▶ _PROBLEM TO SOLVE_:
Return the portion of the ThingsBoard passage below between "Like any other" and "these larger companies.", inclusive, copied word for word.

There are two levels of users of ThingsBoard: companies and their customers. Both these users interact with the ThingsBoard UI. The company creates the end-user’s dashboard and provides the access to their customer. These end-users users can then interact with this dashboard to access the real-time data of their IoT devices.

ThingsBoard can be used in different industries such as smart metering, smart energy, smart farming and fleet tracking. Below is an example of a smart dashboard of smart metering. This dashboard consists of multiple graphs which clearly show real-time data of the different devices. This smart dashboard allows the user to zoom in and make use of the advanced tooltips.

**Figure:** An example of an overview created on ThingsBoard

System Context

The two user groups of ThingsBoard are, as previously mentioned, companies and their customers. The companies set up the servers, the databases, message processing rules, dashboard, dependencies, etc. The customers on the other hand mainly interact only with the Web UI. The number of customers interacting with the Web UI is arbitrary and dependant on the use case.

The system context view of ThingsBoard is shown in the diagram below. (Diagram modified from : ThingsBoard.io) Connected devices can publish messages to ThingsBoard via various message transfer protocols. The various transfer protocols ensure the compatibility and interoperability of ThingsBoard with different IoT devices. More detailed analyses of these concepts are described in the following architecture vision essay⁴. Further, messages can then be processed by the ThingsBoard Rule Engine itself or be further transferred to external systems. One example for external systems would be a closed source system, that processes the messages in the cloud, after which it would transfer processed information back to ThingsBoard. The processed information can then be stored in either an internal or an external database. This information is then accessible to the end-users and can be interacted with through ThingsBoard’s Web UI or other third-party apps.

Stakeholders

We evaluate four groups of stakeholders according to their interest in and benefits of interacting with ThingsBoard: the companies, other end-users, their customers and domain experts including developers/testers.⁵

Business

Like any other company, ThingsBoard has to sustain itself as a business. Management, marketing and sales are responsible for this. In terms of the product, the most important contribution from the business-side is the definition of the scope of the project.⁵ In this scope, ThingsBoard offers an extensive amount of different subscriptions for different user types and needs. While there is a community edition, the marketing and sales departments are targeting big companies towards the paid subscriptions. Their stake is thus that the system is optimized to handle these larger companies.

End-users

In general, there can be various types of end-users and their stake in a system is simply that it does what they expect it to. Since ThingsBoard has defined some specific use cases for their system (i.e. smart metering, smart energy, smart farming and fleet tracking ⁶), their targeted end-users are both companies within these industries and their customers, as well as private enthusiasts on the community edition. These users expect the system to be stable, trustworthy and intuitive. ThingsBoard is not likely to interact directly with the end-users, but rather with the companies as middle-men, so they should be extra careful to keep the end-users' expectations explicitly in mind.

(Spatial data with pictures)
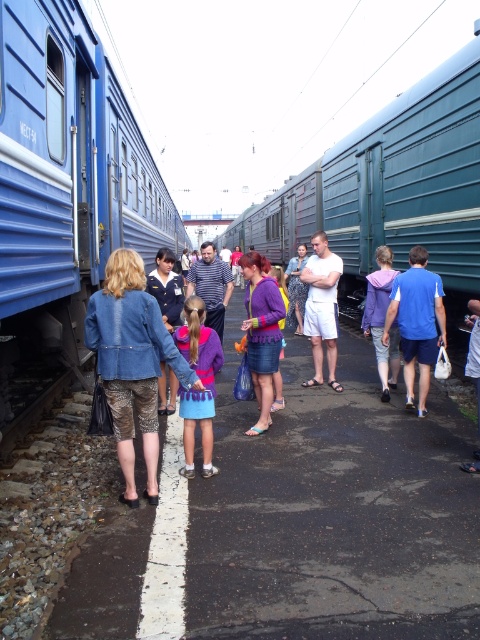
Question: Which point is farther to the camera?

Choices:
 (A) green metallic train at center
 (B) white cotton shorts at center
 (C) matte purple sweater at center

Answer: (B)

Question: Among these points, which one is nearest to the camera?

Choices:
 (A) (381, 381)
 (B) (454, 228)

Answer: (B)

Question: Can you confirm if denim jacket at center is smaller than blue fabric shirt at right?

Choices:
 (A) no
 (B) yes

Answer: (A)

Question: Considering the relative positions of blue painted metal train at left and blue fabric shirt at right in the image provided, where is blue painted metal train at left located with respect to blue fabric shirt at right?

Choices:
 (A) above
 (B) below

Answer: (A)

Question: Is white cotton shorts at center to the right of purple fleece jacket at center from the viewer's perspective?

Choices:
 (A) no
 (B) yes

Answer: (A)

Question: Which is nearer to the blue fabric shirt at right?

Choices:
 (A) denim jacket at center
 (B) white cotton shirt at center
 (C) purple matte sweater at center
 (D) green metallic train at center

Answer: (C)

▶ _FINISHED TASK_:
Like any other company, ThingsBoard has to sustain itself as a business. Management, marketing and sales are responsible for this. In terms of the product, the most important contribution from the business-side is the definition of the scope of the project.⁵ In this scope, ThingsBoard offers an extensive amount of different subscriptions for different user types and needs. While there is a community edition, the marketing and sales departments are targeting big companies towards the paid subscriptions. Their stake is thus that the system is optimized to handle these larger companies.